In einem langen, zugigen Gang stehen Hunderte von Gefangenen, einer hinter dem anderen, und warten. Aufseher schreiten die Reihe entlang, jedes Gespräch ist verboten. Fröstelnd zieht man den Mantelkragen hoch. Die Beine wollen den Dienst versagen.

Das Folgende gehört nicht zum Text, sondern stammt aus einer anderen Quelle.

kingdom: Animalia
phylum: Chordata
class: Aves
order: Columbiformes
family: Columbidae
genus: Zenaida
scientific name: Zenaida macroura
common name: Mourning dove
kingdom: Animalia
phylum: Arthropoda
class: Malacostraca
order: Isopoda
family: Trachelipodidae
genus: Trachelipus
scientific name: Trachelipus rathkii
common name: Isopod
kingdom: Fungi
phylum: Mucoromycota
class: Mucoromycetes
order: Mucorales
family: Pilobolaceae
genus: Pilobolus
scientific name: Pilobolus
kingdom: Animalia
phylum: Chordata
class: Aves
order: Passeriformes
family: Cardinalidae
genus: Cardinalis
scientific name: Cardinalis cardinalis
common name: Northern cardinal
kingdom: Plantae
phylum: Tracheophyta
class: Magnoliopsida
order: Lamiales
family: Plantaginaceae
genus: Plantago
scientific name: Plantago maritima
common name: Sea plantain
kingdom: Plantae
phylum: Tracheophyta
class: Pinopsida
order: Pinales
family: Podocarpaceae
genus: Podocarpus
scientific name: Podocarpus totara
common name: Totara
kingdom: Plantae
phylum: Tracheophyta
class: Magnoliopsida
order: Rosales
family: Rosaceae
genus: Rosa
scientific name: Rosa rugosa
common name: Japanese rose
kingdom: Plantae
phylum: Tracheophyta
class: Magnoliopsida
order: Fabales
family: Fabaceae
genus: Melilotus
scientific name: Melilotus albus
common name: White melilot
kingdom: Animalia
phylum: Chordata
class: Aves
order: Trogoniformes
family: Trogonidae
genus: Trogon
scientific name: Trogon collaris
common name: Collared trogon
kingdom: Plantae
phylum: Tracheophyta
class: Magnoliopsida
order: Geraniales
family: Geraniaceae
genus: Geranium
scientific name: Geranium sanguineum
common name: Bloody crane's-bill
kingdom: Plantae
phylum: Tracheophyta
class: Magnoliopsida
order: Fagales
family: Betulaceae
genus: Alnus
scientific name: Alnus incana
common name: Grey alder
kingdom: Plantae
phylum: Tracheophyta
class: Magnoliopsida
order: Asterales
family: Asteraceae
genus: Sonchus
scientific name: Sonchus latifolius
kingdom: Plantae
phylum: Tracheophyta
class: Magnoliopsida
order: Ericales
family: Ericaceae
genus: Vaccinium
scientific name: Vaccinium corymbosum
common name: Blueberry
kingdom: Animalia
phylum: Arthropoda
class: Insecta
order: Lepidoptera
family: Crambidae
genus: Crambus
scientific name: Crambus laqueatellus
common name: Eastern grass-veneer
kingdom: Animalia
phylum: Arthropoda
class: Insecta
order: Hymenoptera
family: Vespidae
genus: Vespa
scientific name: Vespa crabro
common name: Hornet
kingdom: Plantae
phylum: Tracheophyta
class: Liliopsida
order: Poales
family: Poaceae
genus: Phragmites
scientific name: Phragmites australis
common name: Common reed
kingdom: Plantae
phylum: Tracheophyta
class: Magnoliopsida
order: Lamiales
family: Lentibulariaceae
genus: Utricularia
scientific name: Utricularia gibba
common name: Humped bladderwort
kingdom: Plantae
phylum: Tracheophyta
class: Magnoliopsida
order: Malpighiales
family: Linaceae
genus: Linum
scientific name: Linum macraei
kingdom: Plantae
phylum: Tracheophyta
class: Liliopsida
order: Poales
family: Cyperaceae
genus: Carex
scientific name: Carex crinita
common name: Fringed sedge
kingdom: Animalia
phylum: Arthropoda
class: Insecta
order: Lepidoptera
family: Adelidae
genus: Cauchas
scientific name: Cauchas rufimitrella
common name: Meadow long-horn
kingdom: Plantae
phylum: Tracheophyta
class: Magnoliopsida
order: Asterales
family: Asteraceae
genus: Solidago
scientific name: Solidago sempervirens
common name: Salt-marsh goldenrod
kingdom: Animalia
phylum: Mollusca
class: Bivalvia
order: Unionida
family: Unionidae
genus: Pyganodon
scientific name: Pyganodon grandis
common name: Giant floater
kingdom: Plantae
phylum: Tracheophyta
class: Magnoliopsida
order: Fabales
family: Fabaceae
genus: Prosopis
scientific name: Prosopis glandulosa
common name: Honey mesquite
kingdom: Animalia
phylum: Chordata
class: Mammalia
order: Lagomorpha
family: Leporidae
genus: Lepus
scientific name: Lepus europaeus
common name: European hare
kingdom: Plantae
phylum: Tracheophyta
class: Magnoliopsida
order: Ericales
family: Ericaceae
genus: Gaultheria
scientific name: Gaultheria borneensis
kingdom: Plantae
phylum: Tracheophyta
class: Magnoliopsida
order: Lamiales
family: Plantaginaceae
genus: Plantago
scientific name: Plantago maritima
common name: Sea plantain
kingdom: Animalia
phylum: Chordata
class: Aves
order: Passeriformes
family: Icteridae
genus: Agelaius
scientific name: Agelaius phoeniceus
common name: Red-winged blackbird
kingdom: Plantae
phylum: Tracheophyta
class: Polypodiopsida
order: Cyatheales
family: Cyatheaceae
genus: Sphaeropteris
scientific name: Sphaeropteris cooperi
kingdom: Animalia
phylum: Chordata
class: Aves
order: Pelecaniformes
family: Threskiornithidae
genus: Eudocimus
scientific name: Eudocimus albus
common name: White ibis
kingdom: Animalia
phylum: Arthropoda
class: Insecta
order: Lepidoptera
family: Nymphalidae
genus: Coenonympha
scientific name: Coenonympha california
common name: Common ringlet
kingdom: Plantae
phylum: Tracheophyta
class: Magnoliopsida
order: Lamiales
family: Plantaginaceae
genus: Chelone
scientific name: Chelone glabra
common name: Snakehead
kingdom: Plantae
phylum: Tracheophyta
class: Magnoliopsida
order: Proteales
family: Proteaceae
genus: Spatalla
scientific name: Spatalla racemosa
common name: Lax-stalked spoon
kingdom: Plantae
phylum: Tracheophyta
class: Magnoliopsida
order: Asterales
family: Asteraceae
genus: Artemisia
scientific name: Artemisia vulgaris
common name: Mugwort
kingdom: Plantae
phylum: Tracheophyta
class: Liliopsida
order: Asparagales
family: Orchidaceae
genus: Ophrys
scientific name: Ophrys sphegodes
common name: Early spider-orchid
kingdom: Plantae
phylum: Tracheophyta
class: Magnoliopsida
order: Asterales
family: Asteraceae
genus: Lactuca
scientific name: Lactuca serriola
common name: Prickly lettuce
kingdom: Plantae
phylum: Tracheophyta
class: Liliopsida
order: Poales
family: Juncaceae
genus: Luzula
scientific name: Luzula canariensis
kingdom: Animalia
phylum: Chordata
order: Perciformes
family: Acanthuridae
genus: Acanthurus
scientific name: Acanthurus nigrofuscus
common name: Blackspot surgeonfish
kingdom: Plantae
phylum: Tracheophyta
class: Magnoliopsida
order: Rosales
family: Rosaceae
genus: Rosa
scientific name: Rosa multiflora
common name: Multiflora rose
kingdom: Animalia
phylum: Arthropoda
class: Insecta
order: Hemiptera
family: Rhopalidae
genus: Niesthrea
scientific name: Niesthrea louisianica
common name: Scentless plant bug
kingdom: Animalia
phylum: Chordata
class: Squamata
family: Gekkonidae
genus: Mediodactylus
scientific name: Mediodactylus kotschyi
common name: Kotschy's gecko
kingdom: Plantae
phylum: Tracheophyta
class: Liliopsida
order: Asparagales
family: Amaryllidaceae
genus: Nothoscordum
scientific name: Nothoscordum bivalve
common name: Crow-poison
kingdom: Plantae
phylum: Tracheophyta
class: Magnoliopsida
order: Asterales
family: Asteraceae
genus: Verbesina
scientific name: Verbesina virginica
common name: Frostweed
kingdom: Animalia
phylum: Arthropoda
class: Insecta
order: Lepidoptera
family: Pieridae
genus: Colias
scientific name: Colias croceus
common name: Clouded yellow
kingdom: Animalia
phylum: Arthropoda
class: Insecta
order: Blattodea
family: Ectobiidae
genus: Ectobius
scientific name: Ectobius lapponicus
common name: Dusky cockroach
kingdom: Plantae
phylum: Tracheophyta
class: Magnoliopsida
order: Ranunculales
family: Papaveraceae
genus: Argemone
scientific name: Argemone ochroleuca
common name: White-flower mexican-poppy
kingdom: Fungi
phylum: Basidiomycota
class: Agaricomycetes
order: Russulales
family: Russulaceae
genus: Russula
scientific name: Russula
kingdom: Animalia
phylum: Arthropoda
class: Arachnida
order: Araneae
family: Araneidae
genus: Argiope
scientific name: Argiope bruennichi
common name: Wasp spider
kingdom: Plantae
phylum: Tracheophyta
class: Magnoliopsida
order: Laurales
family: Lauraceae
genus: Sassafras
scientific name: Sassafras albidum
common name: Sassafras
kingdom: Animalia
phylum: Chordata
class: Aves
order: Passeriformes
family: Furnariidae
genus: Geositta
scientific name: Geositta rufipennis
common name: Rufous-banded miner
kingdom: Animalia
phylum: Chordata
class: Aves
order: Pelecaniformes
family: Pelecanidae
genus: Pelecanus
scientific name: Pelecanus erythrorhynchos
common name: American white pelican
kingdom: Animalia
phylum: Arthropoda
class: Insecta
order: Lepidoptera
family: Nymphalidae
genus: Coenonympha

Stunde um Stunde verstreicht. Allmählich rückt man dem Pulte näher, an dem ein Inspektor sitzt, der das Register führt. Bisweilen gibt es Stockungen. So zum Beispiel bei meinem Vordermann, einem jungen Burschen mit weißblondem Haar und einem stupiden Gesichtsausdruck, der kein Wort Englisch verstehen will. Immer und immer wieder aufgefordert, seinen Namen zu nennen, antwortet er nur mit Achselzucken und mit Beteuerungen in einer Sprache, die ringsumher kein Mensch kennt. Der Beamte blättert in den vor ihm liegenden Haftbefehlen herum und findet schließlich einen, der ihm der richtige zu sein scheint. Gegen einen gewissen Iwan Iwanowitsch Schulz aus Riga. Wegen vierfachen Mordes. Bombenattentat. Erstaunt betrachte ich mir den Dynamithelden, er sieht gar nicht so gefährlich aus. Ich rede ihn an, und, siehe da, er spricht Deutsch. Man ernennt mich zum Dolmetscher. Der Bursche steht äußerst ungern Rede, macht offenbar falsche Angaben. Nun, mich geht das nichts an. Schließlich sind alle Rubriken ausgefüllt, die Reihe kommt an mich.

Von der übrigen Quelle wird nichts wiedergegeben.